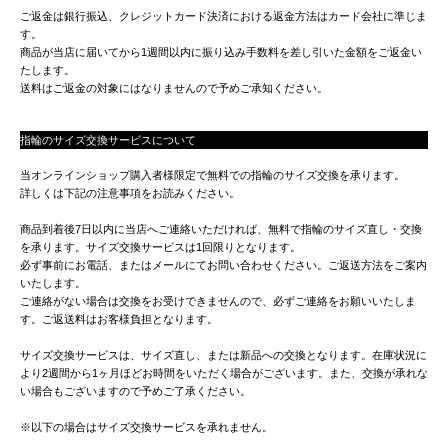
ご返金は銀行振込、クレジットカード決済における返金方法はカード会社に準じま
す。
商品が当店に届いてから1週間以内に振り込み手数料を差し引いた金額をご返金い
たします。
送料はご返金の対象にはなりませんので予めご承知ください。
指輪のサイズ交換サービスについて
当オンラインショップ購入者様限定で無料での指輪のサイズ交換を承ります。
詳しくは下記の注意事項をお読みください。
商品到着後7日以内に当店へご連絡いただければ、無料で指輪のサイズ直し・交換
を承ります。サイズ交換サービスは1回限りとなります。
必ず事前にお電話、またはメールにてお問い合わせください。ご返送方法をご案内
いたします。
ご連絡がない場合は交換をお受けできませんので、必ずご連絡をお願いいたしま
す。ご返送料はお客様負担となります。
サイズ交換サービスは、サイズ直し、または新品への交換となります。在庫状況に
より2週間から1ヶ月ほどお時間をいただく場合がございます。また、交換が承れな
い場合もございますので予めご了承ください。
※以下の場合はサイズ交換サービスを承れません。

--------

* WORK TASK
Write out the text of all the rows again, substituting "弊社" for every "当店" and changing nothing else. Leave the pictures out.

* ANSWER FOR THE TASK
ご返金は銀行振込、クレジットカード決済における返金方法はカード会社に準じま
す。
商品が弊社に届いてから1週間以内に振り込み手数料を差し引いた金額をご返金い
たします。
送料はご返金の対象にはなりませんので予めご承知ください。
指輪のサイズ交換サービスについて
当オンラインショップ購入者様限定で無料での指輪のサイズ交換を承ります。
詳しくは下記の注意事項をお読みください。
商品到着後7日以内に弊社へご連絡いただければ、無料で指輪のサイズ直し・交換
を承ります。サイズ交換サービスは1回限りとなります。
必ず事前にお電話、またはメールにてお問い合わせください。ご返送方法をご案内
いたします。
ご連絡がない場合は交換をお受けできませんので、必ずご連絡をお願いいたしま
す。ご返送料はお客様負担となります。
サイズ交換サービスは、サイズ直し、または新品への交換となります。在庫状況に
より2週間から1ヶ月ほどお時間をいただく場合がございます。また、交換が承れな
い場合もございますので予めご了承ください。
※以下の場合はサイズ交換サービスを承れません。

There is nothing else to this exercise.